- **OBJECTIVE**:
Return all the lines below word for word, in the same order.

(Dataset entries)
╭──

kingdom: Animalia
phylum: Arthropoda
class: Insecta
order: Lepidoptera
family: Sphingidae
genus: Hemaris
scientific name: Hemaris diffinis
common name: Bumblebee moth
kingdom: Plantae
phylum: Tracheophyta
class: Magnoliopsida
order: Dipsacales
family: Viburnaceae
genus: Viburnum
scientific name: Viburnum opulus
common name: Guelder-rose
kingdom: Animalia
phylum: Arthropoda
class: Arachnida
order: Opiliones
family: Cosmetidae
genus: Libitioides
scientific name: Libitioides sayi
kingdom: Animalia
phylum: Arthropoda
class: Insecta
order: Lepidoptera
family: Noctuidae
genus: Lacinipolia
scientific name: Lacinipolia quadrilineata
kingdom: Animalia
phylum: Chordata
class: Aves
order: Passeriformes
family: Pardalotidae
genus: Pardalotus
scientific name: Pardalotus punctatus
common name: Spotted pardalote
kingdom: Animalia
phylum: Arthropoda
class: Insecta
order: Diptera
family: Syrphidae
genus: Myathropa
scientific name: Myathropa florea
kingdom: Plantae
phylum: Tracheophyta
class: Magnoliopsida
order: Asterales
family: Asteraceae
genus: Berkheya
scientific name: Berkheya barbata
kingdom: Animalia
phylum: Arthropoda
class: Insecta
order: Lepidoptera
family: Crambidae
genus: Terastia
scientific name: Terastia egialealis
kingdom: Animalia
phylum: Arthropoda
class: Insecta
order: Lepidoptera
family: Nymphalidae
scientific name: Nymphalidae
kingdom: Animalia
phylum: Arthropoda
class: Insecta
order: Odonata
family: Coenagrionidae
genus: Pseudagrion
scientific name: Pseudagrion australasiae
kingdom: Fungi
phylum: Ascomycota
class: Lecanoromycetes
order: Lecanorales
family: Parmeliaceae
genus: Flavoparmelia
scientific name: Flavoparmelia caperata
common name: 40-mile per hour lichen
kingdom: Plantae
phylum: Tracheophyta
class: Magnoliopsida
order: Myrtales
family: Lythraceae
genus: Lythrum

╰──

- **FULL RESPONSE**:
kingdom: Animalia
phylum: Arthropoda
class: Insecta
order: Lepidoptera
family: Sphingidae
genus: Hemaris
scientific name: Hemaris diffinis
common name: Bumblebee moth
kingdom: Plantae
phylum: Tracheophyta
class: Magnoliopsida
order: Dipsacales
family: Viburnaceae
genus: Viburnum
scientific name: Viburnum opulus
common name: Guelder-rose
kingdom: Animalia
phylum: Arthropoda
class: Arachnida
order: Opiliones
family: Cosmetidae
genus: Libitioides
scientific name: Libitioides sayi
kingdom: Animalia
phylum: Arthropoda
class: Insecta
order: Lepidoptera
family: Noctuidae
genus: Lacinipolia
scientific name: Lacinipolia quadrilineata
kingdom: Animalia
phylum: Chordata
class: Aves
order: Passeriformes
family: Pardalotidae
genus: Pardalotus
scientific name: Pardalotus punctatus
common name: Spotted pardalote
kingdom: Animalia
phylum: Arthropoda
class: Insecta
order: Diptera
family: Syrphidae
genus: Myathropa
scientific name: Myathropa florea
kingdom: Plantae
phylum: Tracheophyta
class: Magnoliopsida
order: Asterales
family: Asteraceae
genus: Berkheya
scientific name: Berkheya barbata
kingdom: Animalia
phylum: Arthropoda
class: Insecta
order: Lepidoptera
family: Crambidae
genus: Terastia
scientific name: Terastia egialealis
kingdom: Animalia
phylum: Arthropoda
class: Insecta
order: Lepidoptera
family: Nymphalidae
scientific name: Nymphalidae
kingdom: Animalia
phylum: Arthropoda
class: Insecta
order: Odonata
family: Coenagrionidae
genus: Pseudagrion
scientific name: Pseudagrion australasiae
kingdom: Fungi
phylum: Ascomycota
class: Lecanoromycetes
order: Lecanorales
family: Parmeliaceae
genus: Flavoparmelia
scientific name: Flavoparmelia caperata
common name: 40-mile per hour lichen
kingdom: Plantae
phylum: Tracheophyta
class: Magnoliopsida
order: Myrtales
family: Lythraceae
genus: Lythrum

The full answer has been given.